The average income for the top 0.1 percent was $3 million in 2002, the latest year for which averages are available. That number is two and a half times the $1.2 million, adjusted for inflation, that group reported in 1980. No other income group rose nearly as fast.

The share of the nation's income earned by those in this uppermost category has more than doubled since 1980, to 7.4 percent in 2002. The share of income earned by the rest of the top 10 percent rose far less, and the share earned by the bottom 90 percent fell.

Next, examine the net worth of American households. The group with homes, investments and other assets worth more than $10 million comprised 338,400 households in 2001, the last year for which data are available. The number has grown more than 400 percent since 1980, after adjusting for inflation, while the total number of households has grown only 27 percent.

The Bush administration tax cuts stand to widen the gap between the hyper-rich and the rest of America. The merely rich, making hundreds of thousands of dollars a year, will shoulder a disproportionate share of the tax burden.

--------

— Tasks for this exercise —
(A) List every dollar figure in the passage on top incomes that is written with a dollar sign.
(B) Answer these questions from the passage on top incomes, one answer per line:
(i) What share of the nation's income did the top 0.1 percent earn in 2002?
(ii) How many households had assets worth more than $10 million in 2001?
(iii) By what percent has the total number of households grown since 1980?
(C) Write the next part of the passage on top incomes, starting after its last sentence.
The lines after this point are not needed.

— Supplied data —
--------

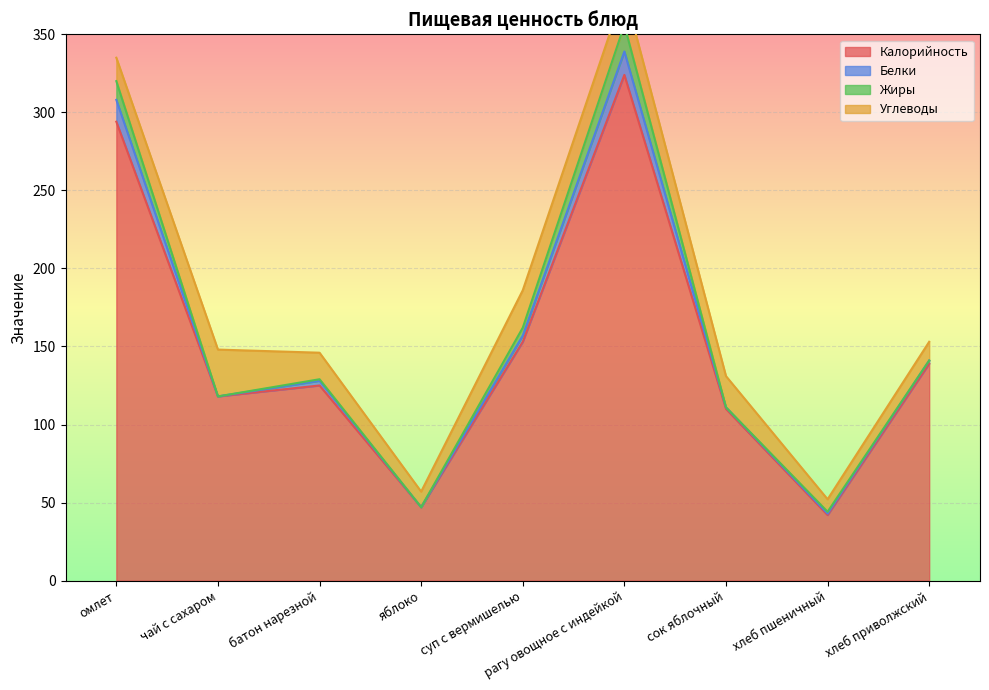

At which category does Белки reach its first local peak?

батон нарезной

--------

— Answers for the exercise —
(A)
$3 million
$1.2 million
$10 million

(B)
(i) 7.4 percent
(ii) 338,400
(iii) 27 percent

(C)
President Bush said during the third election debate last October that most of the tax cuts went to low- and middle-income Americans. In fact, most - 53 percent - will go to people with incomes in the top 10 percent over the first 15 years of the cuts, which began in 2001 and would have to be reauthorized in 2010. And more than 15 percent will go just to the top 0.1 percent, those 145,000 taxpayers.

The Times set out to create a financial portrait of the very richest Americans, how their incomes have changed over the decades and how the tax cuts will affect them. It is no secret that the gap between the rich and the poor has grown, but the extent to which the richest are leaving everyone else behind is not widely known.

The Treasury Department uses a computer model to examine the effects of tax cuts on various income groups but does not look in detail fine enough to differentiate among those within the top 1 percent. To determine those differences, The Times relied on a computer model based on the Treasury's. Experts at organizations representing a range of views, including the Heritage Foundation, the Cato Institute and Citizens for Tax Justice, reviewed the projections and said they were reasonable, and the Treasury Department said through a spokesman that the model was reliable.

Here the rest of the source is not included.